Monday, September 10, 2012

Market Commentary for the week of September 10, 2012

Does a powerful upcycle necessarily have to be followed by a downcycle?  Well, yes, if one believes in the notion of parabolic quantitative market theory.  Given that you can’t fill up a phenomenon greater than 100%, nor empty it more than zero, what happens when you reach a statistical “saturation point”, when the laws of probability no longer engender positive outcomes?

Economists and historians have long understood the necessity of balance.  In order to assess the probability of a trajectory, you have to be closer to the “zed-line”, that point where, minimally, one’s odds of success are 50/50, than closer to the end-point of a parabolic ascent/descent.  For example, as we near the end of a recession there is more reason for hope than when the initial storm clouds of trouble were brewing.

For practical reasons, nothing lasts forever.  Managing change, and risk, is more effective than waiting for change to occur.  When it comes to market theory, there is a big difference between strict fundamentals, versus quantifying the likelihood that those fundamentals generate positive alpha for portfolios.

One runs into trouble, for example, thinking that strict diversification is same thing as market weighting leaders and laggards in a portfolio.  On its own, diversification is a scatter-shot, rough balance approach.  The prospect of measuring which companies might succeed makes more sense.

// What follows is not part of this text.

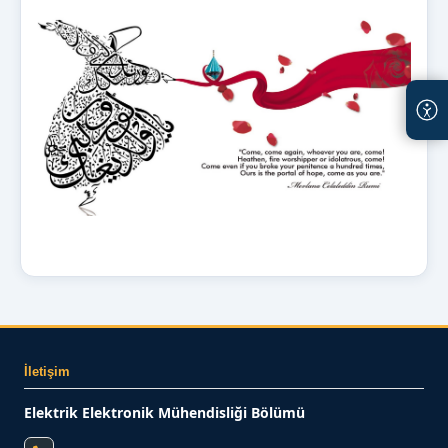
İletişim
Elektrik Elektronik Mühendisliği Bölümü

Many portfolios have been crushed by the impact that one or more stocks might impose upon an outcome.  In today’s market, buying gold, technology, basic materials, or cyclicals in large quantities might yield the inverse of what the speculators intended.  While it’s not sexy, picking your battles in modulation can be particularly more effective than an all-or-none approach.  The tech wreck (2000) and the global credit crisis (2007) are two recent examples of seriously overestimating the chances for portfolio aggrandizement from what, on their own, are more serious threats when taken in improper allocations.  It is the portfolio manager’s responsibility to look for the next bubble before it occurs, and not to underestimate the statistical probabilities that are staring him/her in the face.


While it appears that the pieces are beginning to fit together in solving some global debt matters, we know that the solutions are not achieved in the short run.  Market rallies which emanate from news-driven events are not cycles in the purest sense.  The real strength of conviction and belief lies in seeing several short cycle events strung together to build a longer trend.

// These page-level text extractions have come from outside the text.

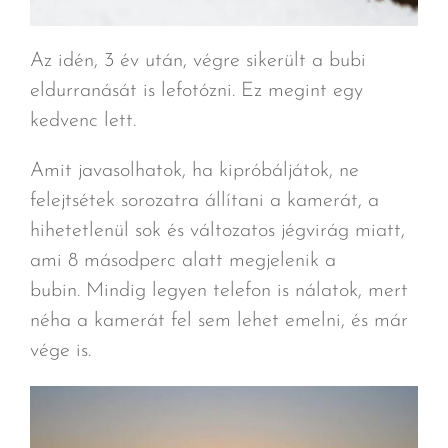
Az idén, 3 év után, végre sikerült a bubi
eldurranását is lefotózni. Ez megint egy
kedvenc lett.
Amit javasolhatok, ha kipróbáljátok, ne
felejtsétek sorozatra állítani a kamerát, a
hihetetlenül sok és változatos jégvirág miatt,
ami 8 másodperc alatt megjelenik a
bubin. Mindig legyen telefon is nálatok, mert
néha a kamerát fel sem lehet emelni, és már
vége is.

Adjustments must always be made and anticipated.  The tough decisions from the Euro zone have been unable, as yet, to sway long-term confidence.  Obviously, the markets are waiting for solutions that stress a palatability of alleviating the crises.  Since there is little “wiggle room”, there is less time and patience that the public, and markets, can muster when waiting.  In a global sense, it must be necessary to convince disparate geographies that the benefit accrues equally to all regions and all interests.

While there is no sweeping, single solution to the global debt/credit crisis, it is critical to see an outcome which promotes growth, trade, expansion….and inclusion.  At this juncture, withdrawing from the process is not an option.  The risks of inertia are overwhelming.  Coming at a time when confidence is waning, it might be that perception of an effort to build consensus could be as significant as the overall details of an agreement itself.

The most pleasant surprise of this summer’s rally is that we have reasonably held off a traditional “summer swoon” which might have exacerbated the calamity had it occurred.  Although the data are not significantly better, really, the general panic and exasperation have abated somewhat.

Statistically, big upward pushes must be followed by declines.  As we near the fourth quarter we are holding our collective breath to see if statistics trump hope, or if the mathematical headwinds are simply too great at this time.